Linke Veteranen fühlten sich an eine historische Niederlage erinnert: Vor 70 Jahren, am 18. April 1948, hatte die Democrazia Cristiana überraschend deutlich die Parlamentswahlen gewonnen; die siegessichere sozialistisch-kommunistische Volksfront dagegen war über 31 Prozent nicht hinausgekommen. Eine herbe Enttäuschung, erinnert sich die 88-jährige Luciana Castellina (damals Partito Comunista, heute Sinistra Italiana), aber: „Am Tag danach gingen wir wieder an die Arbeit.“ Die Partei lebte, und der Kampfgeist ihrer Mitglieder war ungebrochen.
Nach dem Desaster des 4. März 2018 sieht das anders aus. 18,7 Prozent für Matteo Renzis Partito Democratico (PD), nur 3,4 für Die Freien und Gleichen (Liberi e Uguali/LeU) und 1,1 Prozent für Die Macht dem Volk (Potere al Popolo/PaP) markieren einen historischen Tiefpunkt. Für den regierenden PD war es eine Niederlage mit Ansage. Das von Matteo Renzi penetrant vorgetragene Selbstlob für angebliche Erfolge in der Wirtschafts- und Sozialpolitik konnte nicht überzeugen. Denn seine Reformen führten nicht, wie versprochen, zu mehr unbefristeten Arbeitsverhältnissen, sondern nur zu noch mehr prekären, schlecht bezahlten Jobs auf Zeit, insbesondere im Süden des Landes und unter jungen Leuten. Dort kam von den moderaten Zuwächsen des Bruttoinlandsproduktes wenig bis gar nichts an: Nach offiziellen Daten des staatlichen Statistikinstituts (Istat) leben mehr als 20 Prozent der Italiener und ein Drittel der Kinder in Armut oder sind von Armut bedroht. Laut der Nichtregierungsorganisation Oxfam besitzen die sieben reichsten Italiener ebenso viel wie die 18 Millionen ärmsten. Die Zahl der Menschen in absoluter Armut hat sich innerhalb der letzten zehn Jahre auf 4,7 Millionen verdoppelt.
Von „erfolgreichen Reformen“ kann also keine Rede sein. Das gilt auch für die Flüchtlingspolitik. Hier hielten sich Premier Paolo Gentiloni und Innenminister Marco Minniti vom Partito Democratico zugute, durch rigorose Abschottung und Abkommen mit Libyen die Einwanderung begrenzt zu haben. Die rassistischen Hardliner von der Lega konterten mit Tiraden gegen die „Invasion“, der mit massenhaften Abschiebungen zu begegnen sei. Leider hatten sie damit Erfolg: Die Lega gehört mit 17,4 Prozent der Stimmen zu den Wahlsiegern.

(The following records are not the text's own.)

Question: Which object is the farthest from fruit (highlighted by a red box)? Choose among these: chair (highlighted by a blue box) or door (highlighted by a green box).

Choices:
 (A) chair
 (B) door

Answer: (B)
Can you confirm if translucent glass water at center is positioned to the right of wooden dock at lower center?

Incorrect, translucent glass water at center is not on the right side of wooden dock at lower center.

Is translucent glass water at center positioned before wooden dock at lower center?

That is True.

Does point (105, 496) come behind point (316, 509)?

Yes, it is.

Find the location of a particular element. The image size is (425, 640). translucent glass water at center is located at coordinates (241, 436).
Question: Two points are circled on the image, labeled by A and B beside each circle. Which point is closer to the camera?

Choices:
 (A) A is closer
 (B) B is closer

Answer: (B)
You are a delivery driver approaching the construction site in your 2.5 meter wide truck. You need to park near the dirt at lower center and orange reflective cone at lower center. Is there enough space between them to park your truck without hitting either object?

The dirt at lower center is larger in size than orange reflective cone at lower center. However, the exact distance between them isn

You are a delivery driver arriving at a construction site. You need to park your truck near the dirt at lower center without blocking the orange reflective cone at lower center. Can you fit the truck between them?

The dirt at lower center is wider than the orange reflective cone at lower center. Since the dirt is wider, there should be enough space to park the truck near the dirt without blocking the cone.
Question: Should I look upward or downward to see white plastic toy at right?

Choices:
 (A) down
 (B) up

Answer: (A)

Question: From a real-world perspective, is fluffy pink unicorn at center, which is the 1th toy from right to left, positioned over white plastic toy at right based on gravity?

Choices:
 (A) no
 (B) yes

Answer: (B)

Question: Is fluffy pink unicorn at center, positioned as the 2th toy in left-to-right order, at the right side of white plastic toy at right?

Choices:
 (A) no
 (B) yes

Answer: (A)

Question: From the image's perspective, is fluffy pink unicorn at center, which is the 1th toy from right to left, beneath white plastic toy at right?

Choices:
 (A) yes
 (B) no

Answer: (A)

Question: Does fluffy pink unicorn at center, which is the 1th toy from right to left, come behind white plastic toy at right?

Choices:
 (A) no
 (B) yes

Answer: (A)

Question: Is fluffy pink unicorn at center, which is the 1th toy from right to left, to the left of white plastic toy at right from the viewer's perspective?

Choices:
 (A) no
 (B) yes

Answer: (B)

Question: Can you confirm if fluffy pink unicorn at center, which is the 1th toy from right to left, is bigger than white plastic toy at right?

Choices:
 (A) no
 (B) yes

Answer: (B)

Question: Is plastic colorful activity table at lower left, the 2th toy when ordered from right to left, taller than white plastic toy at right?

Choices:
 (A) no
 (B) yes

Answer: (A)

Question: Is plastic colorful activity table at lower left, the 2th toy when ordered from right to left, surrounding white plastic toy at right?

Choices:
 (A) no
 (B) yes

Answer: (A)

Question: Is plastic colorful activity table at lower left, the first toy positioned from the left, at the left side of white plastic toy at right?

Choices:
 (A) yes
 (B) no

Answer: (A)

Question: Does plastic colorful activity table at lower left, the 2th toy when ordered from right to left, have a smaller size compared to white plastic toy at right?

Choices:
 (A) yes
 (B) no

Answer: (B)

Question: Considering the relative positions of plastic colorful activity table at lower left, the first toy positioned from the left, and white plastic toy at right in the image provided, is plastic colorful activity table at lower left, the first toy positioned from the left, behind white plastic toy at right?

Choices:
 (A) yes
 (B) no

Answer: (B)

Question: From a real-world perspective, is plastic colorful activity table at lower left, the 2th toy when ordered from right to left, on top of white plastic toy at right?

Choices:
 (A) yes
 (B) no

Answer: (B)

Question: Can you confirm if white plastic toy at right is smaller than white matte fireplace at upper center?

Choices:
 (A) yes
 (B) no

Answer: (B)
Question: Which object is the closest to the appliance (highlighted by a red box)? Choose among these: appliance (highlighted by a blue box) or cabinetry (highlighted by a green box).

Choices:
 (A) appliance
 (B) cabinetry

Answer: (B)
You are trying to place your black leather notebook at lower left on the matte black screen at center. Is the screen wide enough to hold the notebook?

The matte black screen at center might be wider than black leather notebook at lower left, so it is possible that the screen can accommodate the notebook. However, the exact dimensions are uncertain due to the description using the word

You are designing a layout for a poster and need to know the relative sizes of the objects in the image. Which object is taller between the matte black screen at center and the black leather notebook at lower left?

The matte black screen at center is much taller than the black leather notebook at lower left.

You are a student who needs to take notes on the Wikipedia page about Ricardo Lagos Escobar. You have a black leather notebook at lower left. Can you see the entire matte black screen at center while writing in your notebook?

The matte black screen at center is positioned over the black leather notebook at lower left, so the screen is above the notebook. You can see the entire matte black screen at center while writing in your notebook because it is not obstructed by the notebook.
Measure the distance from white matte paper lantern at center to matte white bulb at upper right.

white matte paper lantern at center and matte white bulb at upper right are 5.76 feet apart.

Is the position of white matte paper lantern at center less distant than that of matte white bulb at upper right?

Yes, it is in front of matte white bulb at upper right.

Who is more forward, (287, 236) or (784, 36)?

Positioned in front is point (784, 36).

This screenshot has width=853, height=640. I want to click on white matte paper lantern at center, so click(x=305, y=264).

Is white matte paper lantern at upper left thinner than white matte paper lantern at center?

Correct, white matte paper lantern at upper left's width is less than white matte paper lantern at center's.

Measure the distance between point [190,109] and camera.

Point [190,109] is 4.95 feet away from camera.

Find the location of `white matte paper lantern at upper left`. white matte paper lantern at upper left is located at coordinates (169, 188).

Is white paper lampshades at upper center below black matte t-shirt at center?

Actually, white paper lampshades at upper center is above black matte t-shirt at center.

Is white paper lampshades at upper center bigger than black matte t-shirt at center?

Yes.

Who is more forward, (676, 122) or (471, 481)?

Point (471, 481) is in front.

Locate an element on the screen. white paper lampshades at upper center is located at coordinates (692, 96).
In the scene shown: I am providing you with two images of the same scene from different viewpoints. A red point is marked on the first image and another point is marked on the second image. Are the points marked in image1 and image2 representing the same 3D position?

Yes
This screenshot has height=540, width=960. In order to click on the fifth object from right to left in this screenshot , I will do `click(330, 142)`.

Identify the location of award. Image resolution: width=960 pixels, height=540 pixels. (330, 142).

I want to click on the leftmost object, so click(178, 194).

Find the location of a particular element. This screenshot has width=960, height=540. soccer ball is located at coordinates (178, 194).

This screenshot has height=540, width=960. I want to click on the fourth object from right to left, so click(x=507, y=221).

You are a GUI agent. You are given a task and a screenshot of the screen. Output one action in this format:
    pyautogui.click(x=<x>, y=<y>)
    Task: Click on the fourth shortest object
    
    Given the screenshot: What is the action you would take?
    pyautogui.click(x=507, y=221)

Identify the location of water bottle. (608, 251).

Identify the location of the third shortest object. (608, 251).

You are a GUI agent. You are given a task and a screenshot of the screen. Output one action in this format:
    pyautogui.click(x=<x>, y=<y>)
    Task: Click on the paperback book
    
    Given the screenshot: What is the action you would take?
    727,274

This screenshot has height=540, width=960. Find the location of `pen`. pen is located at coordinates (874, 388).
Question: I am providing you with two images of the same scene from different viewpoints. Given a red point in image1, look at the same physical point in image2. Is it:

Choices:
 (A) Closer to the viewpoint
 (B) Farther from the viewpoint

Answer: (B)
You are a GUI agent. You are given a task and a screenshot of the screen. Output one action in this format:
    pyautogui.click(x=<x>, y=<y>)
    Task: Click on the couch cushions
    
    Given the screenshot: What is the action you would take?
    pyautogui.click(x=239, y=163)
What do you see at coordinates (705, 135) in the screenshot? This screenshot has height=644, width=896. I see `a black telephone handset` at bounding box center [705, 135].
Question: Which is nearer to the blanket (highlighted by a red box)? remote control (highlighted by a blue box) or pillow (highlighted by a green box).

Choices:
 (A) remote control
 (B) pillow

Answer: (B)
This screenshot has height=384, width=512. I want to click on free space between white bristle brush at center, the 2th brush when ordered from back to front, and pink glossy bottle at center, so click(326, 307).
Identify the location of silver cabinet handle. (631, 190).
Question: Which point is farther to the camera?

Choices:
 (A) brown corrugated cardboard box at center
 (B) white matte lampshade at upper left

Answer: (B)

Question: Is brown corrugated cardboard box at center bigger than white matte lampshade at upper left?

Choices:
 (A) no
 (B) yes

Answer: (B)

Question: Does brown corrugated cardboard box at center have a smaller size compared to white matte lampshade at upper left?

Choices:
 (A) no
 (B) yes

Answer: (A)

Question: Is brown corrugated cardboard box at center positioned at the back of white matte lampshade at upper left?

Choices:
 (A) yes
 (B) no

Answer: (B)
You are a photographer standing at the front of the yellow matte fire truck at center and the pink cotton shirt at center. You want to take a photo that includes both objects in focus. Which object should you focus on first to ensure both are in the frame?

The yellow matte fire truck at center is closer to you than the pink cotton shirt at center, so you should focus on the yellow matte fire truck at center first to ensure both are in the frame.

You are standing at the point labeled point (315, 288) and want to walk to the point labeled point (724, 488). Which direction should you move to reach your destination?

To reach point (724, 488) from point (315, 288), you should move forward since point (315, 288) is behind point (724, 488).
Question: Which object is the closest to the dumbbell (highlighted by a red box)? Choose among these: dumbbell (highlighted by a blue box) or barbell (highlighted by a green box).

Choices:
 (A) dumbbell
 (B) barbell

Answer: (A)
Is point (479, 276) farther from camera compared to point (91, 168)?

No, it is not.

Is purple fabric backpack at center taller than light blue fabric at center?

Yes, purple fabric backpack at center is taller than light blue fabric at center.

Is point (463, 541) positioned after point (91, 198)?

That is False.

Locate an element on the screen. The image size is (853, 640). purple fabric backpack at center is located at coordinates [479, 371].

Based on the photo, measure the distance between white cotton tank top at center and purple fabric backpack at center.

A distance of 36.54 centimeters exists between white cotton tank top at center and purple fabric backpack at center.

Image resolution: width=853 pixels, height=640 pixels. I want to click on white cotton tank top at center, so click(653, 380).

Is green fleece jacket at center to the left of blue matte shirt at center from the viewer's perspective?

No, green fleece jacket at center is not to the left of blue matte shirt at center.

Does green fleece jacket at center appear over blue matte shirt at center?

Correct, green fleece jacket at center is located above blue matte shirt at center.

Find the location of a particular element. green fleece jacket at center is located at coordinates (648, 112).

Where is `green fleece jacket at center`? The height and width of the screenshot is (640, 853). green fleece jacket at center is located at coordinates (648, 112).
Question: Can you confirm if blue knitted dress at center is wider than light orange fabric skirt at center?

Hinzu kam, dass der PD vor der Wahl nur über eine einzige realistische Machtoption verfügte: in einer Großen Koalition mit Silvio Berlusconis Forza Italia. Das schreckte viele derer ab, die noch 2013 PD gewählt hatten. Fast ein Fünftel dieser vermeintlichen PD-Stammwählerschaft gab ihre Stimme diesmal der Fünf-Sterne-Bewegung (Movimento Cinque Stelle/M5S) und verhalf ihr damit zu sensationellen 32,7 Prozent: ein Protest gegen das politische „Weiter-so“, aber auch gegen die Selbstzufriedenheit des politischen Establishments. Dessen Exponenten heizten mit hämischen Kommentaren über die politischen Amateure bei den Fünf Sternen die verbreitete Stimmung gegen „die da oben“ zusätzlich an. Namentlich Matteo Renzi bekam das zu spüren. Nicht nur die schönfärberische Bilanz seiner „Tausend Tage“ an der Regierung, sondern auch sein arroganter Führungsstil weckten Rachegelüste: Angetreten als „Verschrotter“ überkommener Strukturen hat er, wie der Soziologe Marco Revelli schreibt, anstelle der Fiat-Arbeiter deren Boss Sergio Marchionne zum bevorzugten Ansprechpartner gemacht und jede Spur von „Andersartigkeit“ seiner Partei ersetzt durch das Bestreben, „wie alle“ zu sein.
Bedingtes Grundeinkommen
Die politische Klasse zu strafen, ist aber nur ein, wenn auch nicht zu unterschätzendes Motiv derer, die sich nun den Fünf Sternen zuwandten. Hinzu kommt, dass sie sich durch ihr Votum auch eine spürbare Verbesserung ihrer Lebensbedingungen erhoffen. Nach Einschätzung diverser Wahlanalytiker hat hier die M5S-Forderung eines Grundeinkommens (reddito di cittadinanza) eine wichtige Rolle gespielt. Anders als das bedingungslose Grundeinkommen enthält die M5S-Version diverse Einschränkungen. Es würde nicht mehr als neun Millionen italienischen Staatsbürgern zustehen und maximal 780 Euro monatlich betragen, wovon das Erwerbseinkommen abgezogen würde; außerdem entfiele der Anspruch, wenn der Bezieher drei Jobangebote abgelehnt hat. Trotz dieser Einschränkungen und seiner geringen Höhe würde es vielen Armen im Süden eine deutliche Verbesserung bringen. Das gilt auch für den Mindestlohn von neun Euro, den M5S fordert.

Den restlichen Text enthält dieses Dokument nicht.